Isherwood was himself an English writer, who traveled to Berlin both to be with his friend W.H. Auden and, like so many other foreigners, to revel in the city’s permissive culture. And perhaps because he lived so actively, no other novelist has portrayed so well the fine-grain causes of why Germany went the way it did. The sheer prescience of Goodbye has made it a valuable historical artifact, while its mix of tension and glamor fits it naturally onto the stage and silver screen. It was the inspiration for the play Cabaret, as well as the origin of Sally Bowles, Weimar’s archetypal fictional nightclub singer.

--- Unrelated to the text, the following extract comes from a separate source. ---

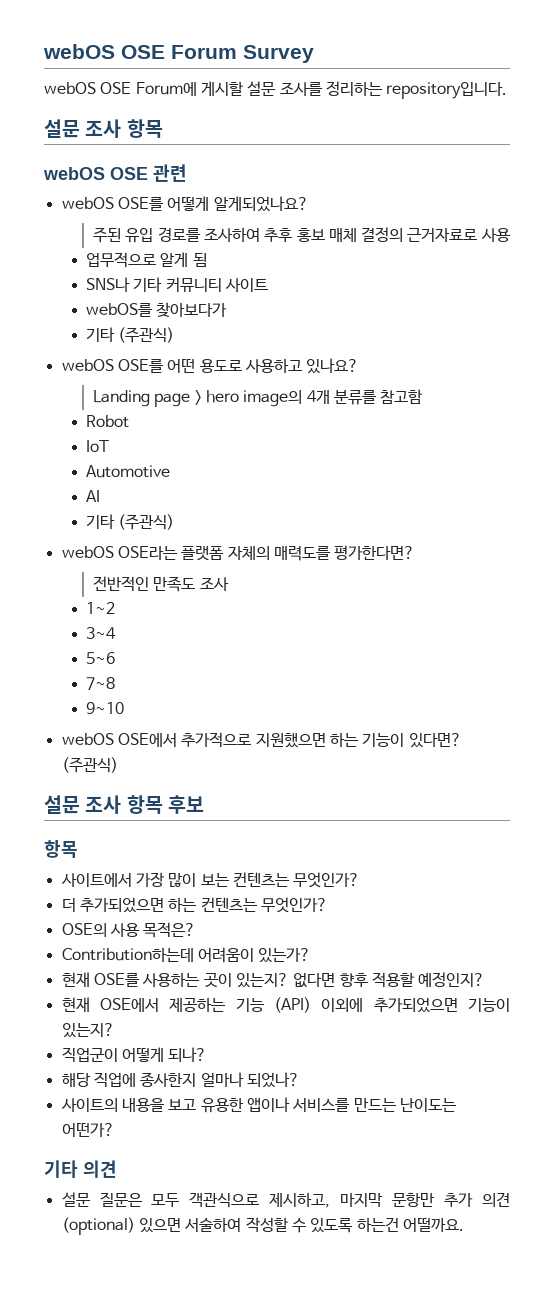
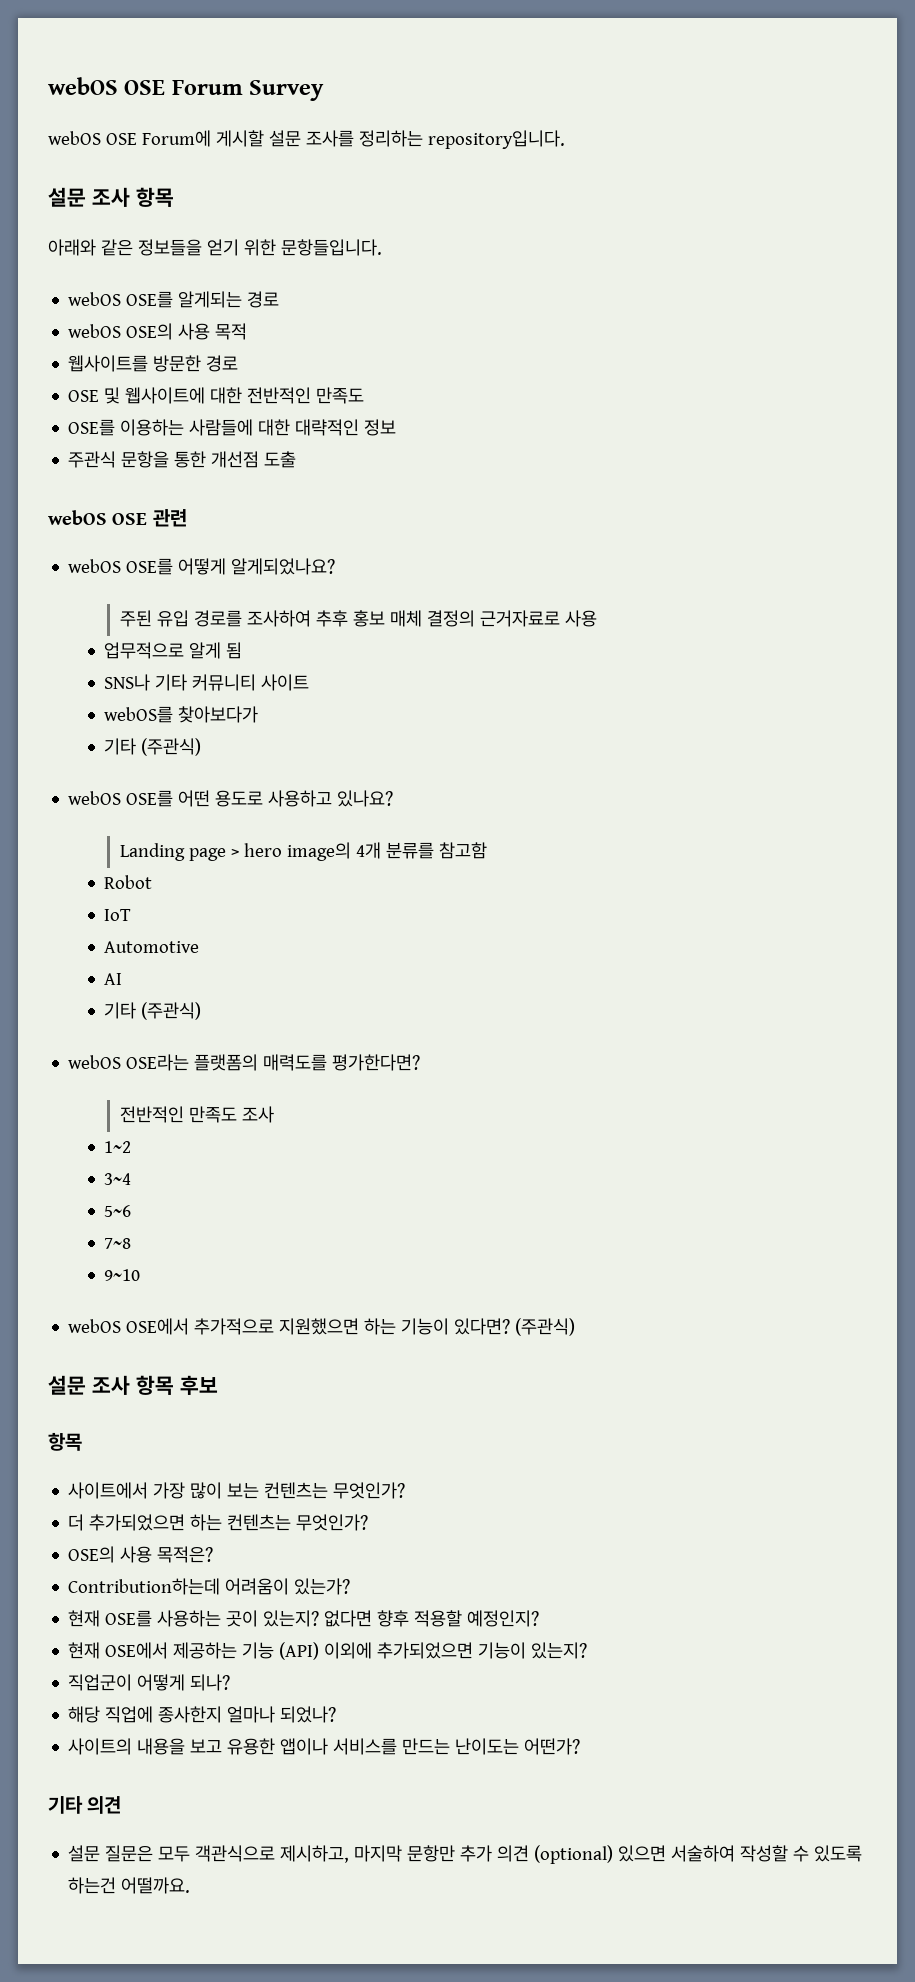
(163, 128) none -> [48,239,382,256] [68,291,280,308] [68,323,248,340] [68,355,239,372] [68,387,365,404] [68,419,397,436] [68,451,297,468] // 아래와 같은 정보들을 얻기 위한 문항들입니다. // webOS OSE를 알게되는 경로 // webOS OSE의 사용 목적 // 웹사이트를 방문한 경로 // OSE 및 웹사이트에 대한 전반적인 만족도 // OSE를 이용하는 사람들에 대한 대략적인 정보 // 주관식 문항을 통한 개선점 도출
[181,546,270,561] 플랫폼 자체의 -> [194,1054,259,1071] 플랫폼의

From hell on earth to actual hell, which David Bentley Hart doesn’t think is an eternal sentence. Hart has a new book out, That All Shall Be Saved, which argues that those who believe that eternal damnation awaits the sinful are reading something far more brutal into Christianity than was ever intended. At issue are questions of justice—whether a just God could ever inflict such punitive punishments—and of freedom—whether anyone is ever totally free in choosing to sin—all of which Hart illuminates brilliantly and which I’m not remotely qualified to comment on here. Perhaps his most accessible inquiry is simply this: why does Christianity sometimes seem like the only modern religion that requires its adherents to be better than its God?

That All Shall Be Saved is a powerful blend of polemic and serious Scriptural study, laden with Hart’s trademark impatience with all who oppose him. Calvinists beware: his pen can be poison. I still occasionally call up his merciless review of Damon Linker’s book The Theocons when I’m feeling blue.